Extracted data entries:
**********

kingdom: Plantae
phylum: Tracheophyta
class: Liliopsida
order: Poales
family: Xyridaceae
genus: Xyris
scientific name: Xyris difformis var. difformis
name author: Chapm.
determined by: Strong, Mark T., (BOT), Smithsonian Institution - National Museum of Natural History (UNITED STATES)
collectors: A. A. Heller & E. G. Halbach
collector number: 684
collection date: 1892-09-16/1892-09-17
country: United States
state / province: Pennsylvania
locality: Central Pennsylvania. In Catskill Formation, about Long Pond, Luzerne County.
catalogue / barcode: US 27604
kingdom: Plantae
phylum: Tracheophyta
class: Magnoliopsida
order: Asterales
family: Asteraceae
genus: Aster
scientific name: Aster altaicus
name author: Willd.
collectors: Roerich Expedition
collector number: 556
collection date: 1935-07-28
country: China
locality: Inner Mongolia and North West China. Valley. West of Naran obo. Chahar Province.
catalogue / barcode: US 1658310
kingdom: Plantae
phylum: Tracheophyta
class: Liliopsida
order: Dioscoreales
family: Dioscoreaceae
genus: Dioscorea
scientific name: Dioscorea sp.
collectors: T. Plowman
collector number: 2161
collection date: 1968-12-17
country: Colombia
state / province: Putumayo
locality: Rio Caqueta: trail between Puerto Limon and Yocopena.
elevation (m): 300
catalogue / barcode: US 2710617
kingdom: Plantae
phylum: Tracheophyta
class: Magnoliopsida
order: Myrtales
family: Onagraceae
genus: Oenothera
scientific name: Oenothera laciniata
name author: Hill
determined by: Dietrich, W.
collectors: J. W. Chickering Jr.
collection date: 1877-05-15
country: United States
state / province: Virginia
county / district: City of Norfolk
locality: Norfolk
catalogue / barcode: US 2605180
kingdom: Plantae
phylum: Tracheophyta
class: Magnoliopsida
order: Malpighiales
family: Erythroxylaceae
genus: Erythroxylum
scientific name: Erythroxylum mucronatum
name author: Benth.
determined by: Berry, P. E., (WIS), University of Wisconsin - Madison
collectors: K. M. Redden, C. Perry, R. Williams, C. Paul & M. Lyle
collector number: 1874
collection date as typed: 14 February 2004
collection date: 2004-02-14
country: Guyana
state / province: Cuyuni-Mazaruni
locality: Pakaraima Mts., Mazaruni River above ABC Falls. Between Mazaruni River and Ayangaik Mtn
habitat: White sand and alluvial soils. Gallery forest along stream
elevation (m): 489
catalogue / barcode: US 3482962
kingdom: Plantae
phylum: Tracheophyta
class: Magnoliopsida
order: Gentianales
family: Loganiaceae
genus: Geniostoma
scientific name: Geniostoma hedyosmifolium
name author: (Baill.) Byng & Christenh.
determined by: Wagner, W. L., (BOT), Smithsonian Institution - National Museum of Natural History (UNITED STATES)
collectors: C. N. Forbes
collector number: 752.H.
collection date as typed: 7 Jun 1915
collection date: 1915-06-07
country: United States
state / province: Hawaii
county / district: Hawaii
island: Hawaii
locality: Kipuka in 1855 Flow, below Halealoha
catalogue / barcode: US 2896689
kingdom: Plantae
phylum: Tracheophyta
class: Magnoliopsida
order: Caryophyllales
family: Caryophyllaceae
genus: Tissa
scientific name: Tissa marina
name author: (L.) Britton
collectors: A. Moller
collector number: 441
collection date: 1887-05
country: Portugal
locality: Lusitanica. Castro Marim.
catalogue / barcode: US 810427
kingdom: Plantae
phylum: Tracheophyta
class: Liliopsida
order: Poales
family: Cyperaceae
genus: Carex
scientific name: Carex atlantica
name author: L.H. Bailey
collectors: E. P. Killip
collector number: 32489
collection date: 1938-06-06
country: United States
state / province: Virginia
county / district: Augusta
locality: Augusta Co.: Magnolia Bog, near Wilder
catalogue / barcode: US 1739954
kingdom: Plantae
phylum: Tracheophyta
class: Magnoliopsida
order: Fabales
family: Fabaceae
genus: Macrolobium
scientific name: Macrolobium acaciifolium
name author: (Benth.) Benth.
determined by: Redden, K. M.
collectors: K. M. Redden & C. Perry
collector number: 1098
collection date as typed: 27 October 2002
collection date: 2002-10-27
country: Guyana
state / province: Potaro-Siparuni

**********

▶ **Exercise description**
Write out the entries again with "locality" swapped for "location" throughout, keeping everything else unchanged.

▶ **Result of the exercise**
kingdom: Plantae
phylum: Tracheophyta
class: Liliopsida
order: Poales
family: Xyridaceae
genus: Xyris
scientific name: Xyris difformis var. difformis
name author: Chapm.
determined by: Strong, Mark T., (BOT), Smithsonian Institution - National Museum of Natural History (UNITED STATES)
collectors: A. A. Heller & E. G. Halbach
collector number: 684
collection date: 1892-09-16/1892-09-17
country: United States
state / province: Pennsylvania
location: Central Pennsylvania. In Catskill Formation, about Long Pond, Luzerne County.
catalogue / barcode: US 27604
kingdom: Plantae
phylum: Tracheophyta
class: Magnoliopsida
order: Asterales
family: Asteraceae
genus: Aster
scientific name: Aster altaicus
name author: Willd.
collectors: Roerich Expedition
collector number: 556
collection date: 1935-07-28
country: China
location: Inner Mongolia and North West China. Valley. West of Naran obo. Chahar Province.
catalogue / barcode: US 1658310
kingdom: Plantae
phylum: Tracheophyta
class: Liliopsida
order: Dioscoreales
family: Dioscoreaceae
genus: Dioscorea
scientific name: Dioscorea sp.
collectors: T. Plowman
collector number: 2161
collection date: 1968-12-17
country: Colombia
state / province: Putumayo
location: Rio Caqueta: trail between Puerto Limon and Yocopena.
elevation (m): 300
catalogue / barcode: US 2710617
kingdom: Plantae
phylum: Tracheophyta
class: Magnoliopsida
order: Myrtales
family: Onagraceae
genus: Oenothera
scientific name: Oenothera laciniata
name author: Hill
determined by: Dietrich, W.
collectors: J. W. Chickering Jr.
collection date: 1877-05-15
country: United States
state / province: Virginia
county / district: City of Norfolk
location: Norfolk
catalogue / barcode: US 2605180
kingdom: Plantae
phylum: Tracheophyta
class: Magnoliopsida
order: Malpighiales
family: Erythroxylaceae
genus: Erythroxylum
scientific name: Erythroxylum mucronatum
name author: Benth.
determined by: Berry, P. E., (WIS), University of Wisconsin - Madison
collectors: K. M. Redden, C. Perry, R. Williams, C. Paul & M. Lyle
collector number: 1874
collection date as typed: 14 February 2004
collection date: 2004-02-14
country: Guyana
state / province: Cuyuni-Mazaruni
location: Pakaraima Mts., Mazaruni River above ABC Falls. Between Mazaruni River and Ayangaik Mtn
habitat: White sand and alluvial soils. Gallery forest along stream
elevation (m): 489
catalogue / barcode: US 3482962
kingdom: Plantae
phylum: Tracheophyta
class: Magnoliopsida
order: Gentianales
family: Loganiaceae
genus: Geniostoma
scientific name: Geniostoma hedyosmifolium
name author: (Baill.) Byng & Christenh.
determined by: Wagner, W. L., (BOT), Smithsonian Institution - National Museum of Natural History (UNITED STATES)
collectors: C. N. Forbes
collector number: 752.H.
collection date as typed: 7 Jun 1915
collection date: 1915-06-07
country: United States
state / province: Hawaii
county / district: Hawaii
island: Hawaii
location: Kipuka in 1855 Flow, below Halealoha
catalogue / barcode: US 2896689
kingdom: Plantae
phylum: Tracheophyta
class: Magnoliopsida
order: Caryophyllales
family: Caryophyllaceae
genus: Tissa
scientific name: Tissa marina
name author: (L.) Britton
collectors: A. Moller
collector number: 441
collection date: 1887-05
country: Portugal
location: Lusitanica. Castro Marim.
catalogue / barcode: US 810427
kingdom: Plantae
phylum: Tracheophyta
class: Liliopsida
order: Poales
family: Cyperaceae
genus: Carex
scientific name: Carex atlantica
name author: L.H. Bailey
collectors: E. P. Killip
collector number: 32489
collection date: 1938-06-06
country: United States
state / province: Virginia
county / district: Augusta
location: Augusta Co.: Magnolia Bog, near Wilder
catalogue / barcode: US 1739954
kingdom: Plantae
phylum: Tracheophyta
class: Magnoliopsida
order: Fabales
family: Fabaceae
genus: Macrolobium
scientific name: Macrolobium acaciifolium
name author: (Benth.) Benth.
determined by: Redden, K. M.
collectors: K. M. Redden & C. Perry
collector number: 1098
collection date as typed: 27 October 2002
collection date: 2002-10-27
country: Guyana
state / province: Potaro-Siparuni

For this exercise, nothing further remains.